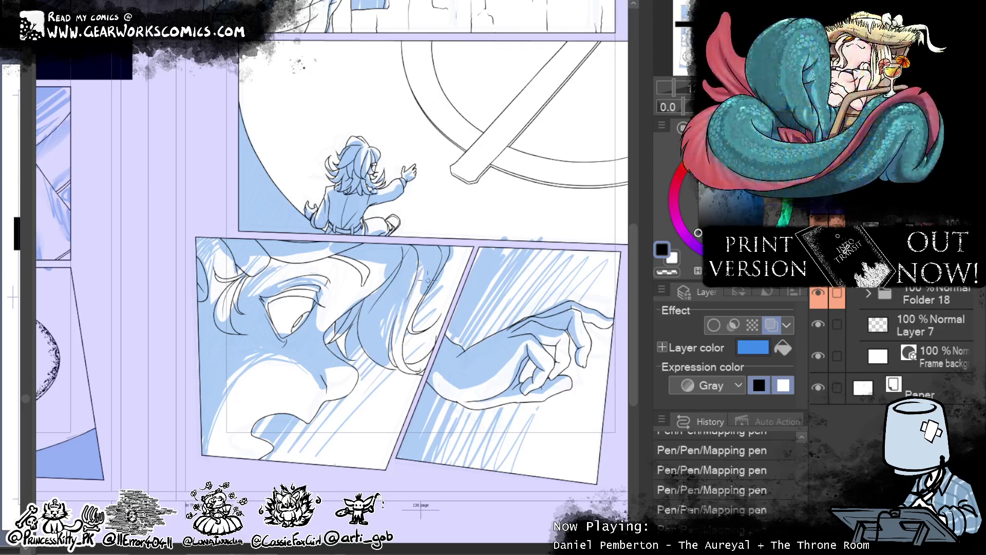
{"action": "left_click_drag", "start_coordinate": [544, 473], "coordinate": [480, 471]}
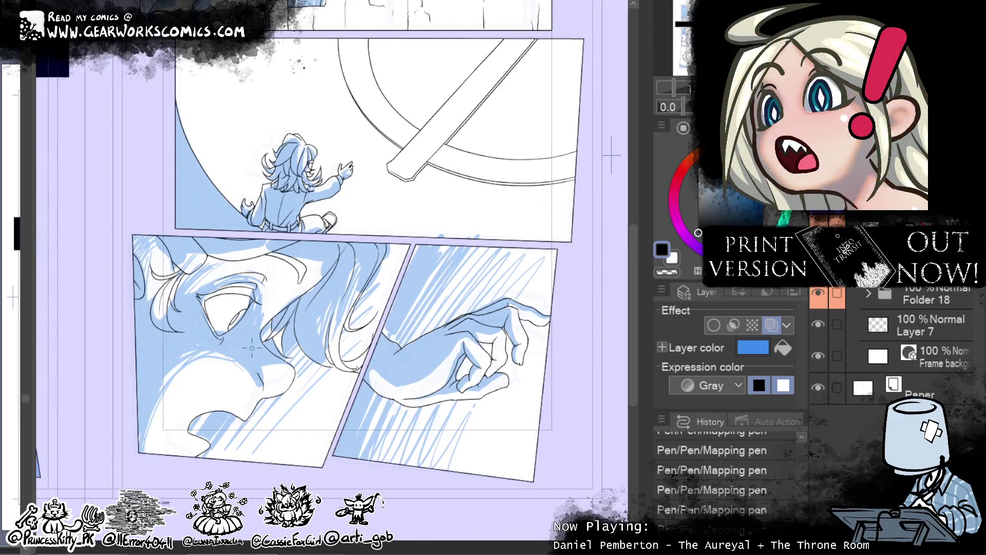
- Erase stray sketch lines in the lower-left face panel's hair, then fit the spread with Ctrl+0
{"action": "left_click_drag", "start_coordinate": [508, 386], "coordinate": [570, 365]}
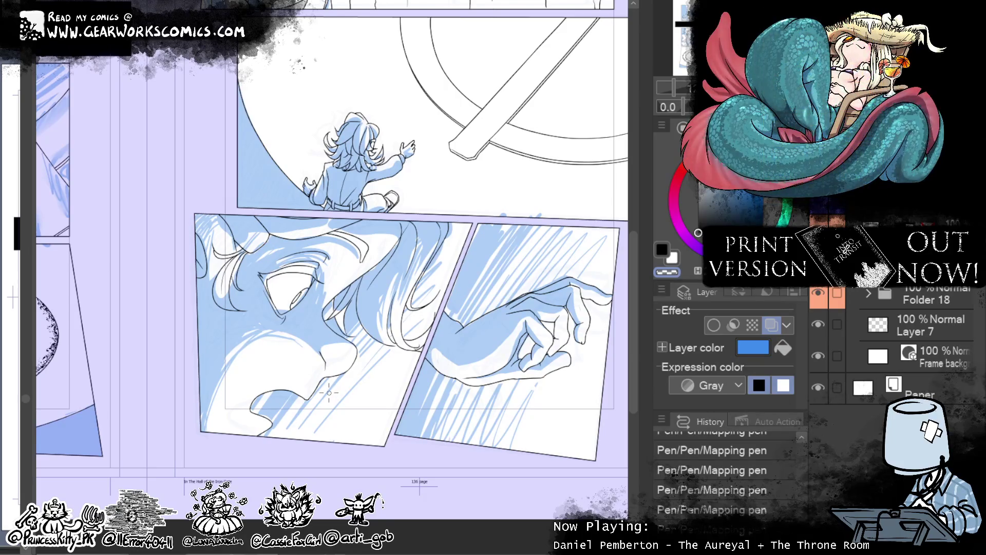
{"action": "key", "text": "x"}
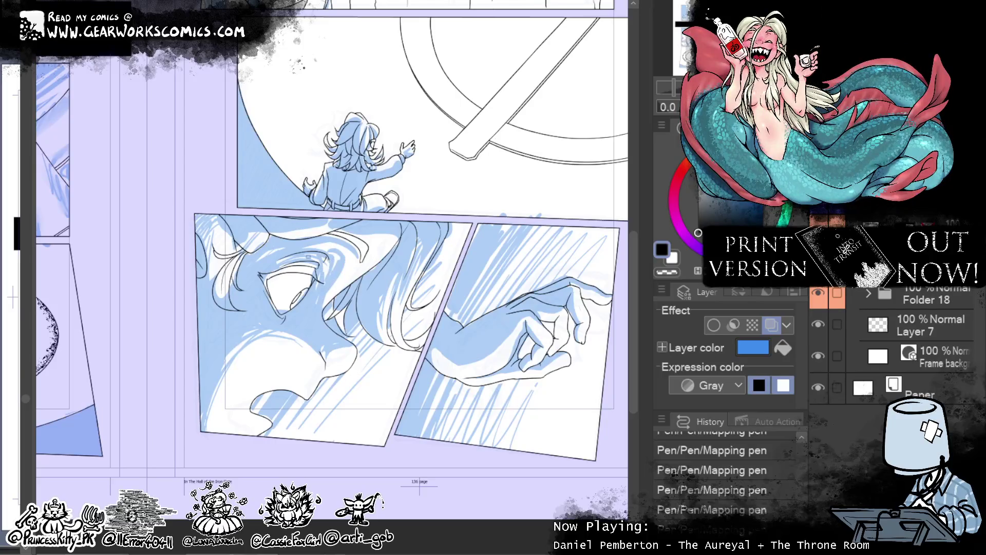
{"action": "left_click", "coordinate": [659, 275]}
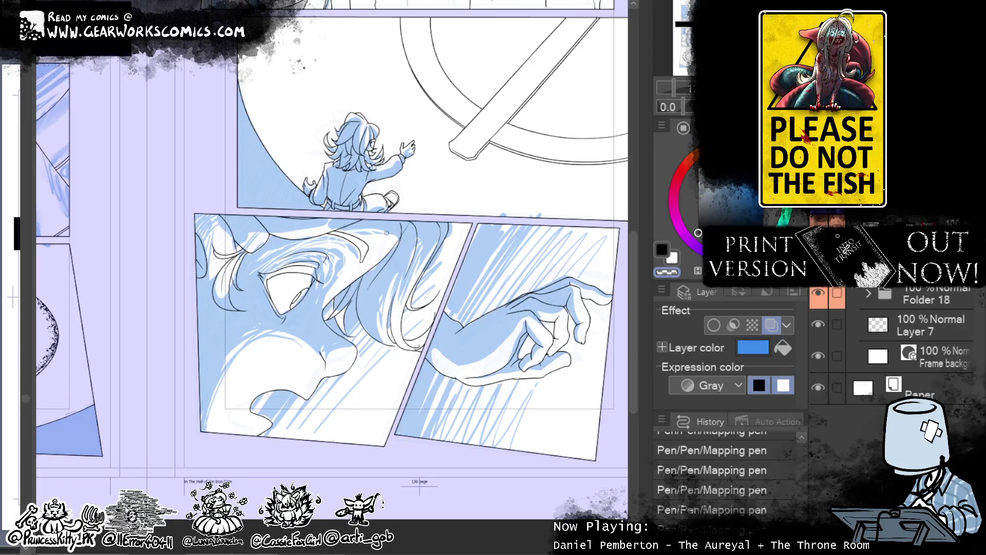
{"action": "left_click_drag", "start_coordinate": [345, 231], "coordinate": [400, 222]}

WORK ITEM = Using the records above, pull out each line where the word "coordinate" occurs.

RESPONSE =
{"action": "left_click_drag", "start_coordinate": [544, 473], "coordinate": [480, 471]}
{"action": "left_click_drag", "start_coordinate": [508, 386], "coordinate": [570, 365]}
{"action": "left_click", "coordinate": [659, 275]}
{"action": "left_click_drag", "start_coordinate": [345, 231], "coordinate": [400, 222]}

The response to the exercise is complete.